Subform I: General Information

1. Report Type.

New incident report

Incident Report Number: 2009-4159

2. Registrant Information.

Registrant Reference Number: 4223529

Registrant Name (Full Legal Name no abbreviations): Sure-Gro Inc.

Address: 150 Savannah Oaks Dr.

City: Brantford

Prov / State: Ontario

Country: Canada

Postal Code: N3V 1E7

3. Select the appropriate subform(s) for the incident.

Human

4. Date registrant was first informed of the incident.

09-SEP-09

5. Location of incident.

Country: CANADA

Prov / State: ONTARIO

6. Date incident was first observed.

17-AUG-09

Product Description

7. a) Provide the active ingredient and, if available, the registration number and product name (include all tank mixes). If the product is not registered provide a submission number.

Active(s)

PMRA Registration No. 27587      PMRA Submission No.       EPA Registration No.

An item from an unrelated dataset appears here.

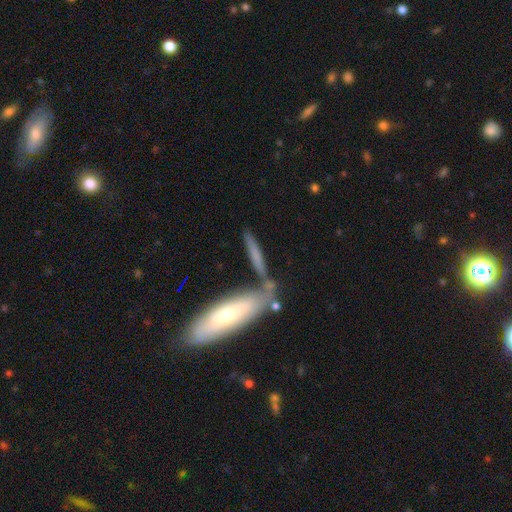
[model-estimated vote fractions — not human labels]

Product Name: CIL Jet Foam Wasp and Hornet Killer

  • Active Ingredient(s)
    • D-TRANS ALLETHRIN
    • N-OCTYL BICYCLOHEPTENE DICARBOXIMIDE
    • PERMETHRIN

7. b) Type of formulation.

Application Information

8. Product was applied?

Yes

9. Application Rate.

Unknown

10. Site pesticide was applied to (select all that apply).

Site: Unknown / Inconnu

11. Provide any additional information regarding application (how it was applied, amount applied, the size of the area treated etc).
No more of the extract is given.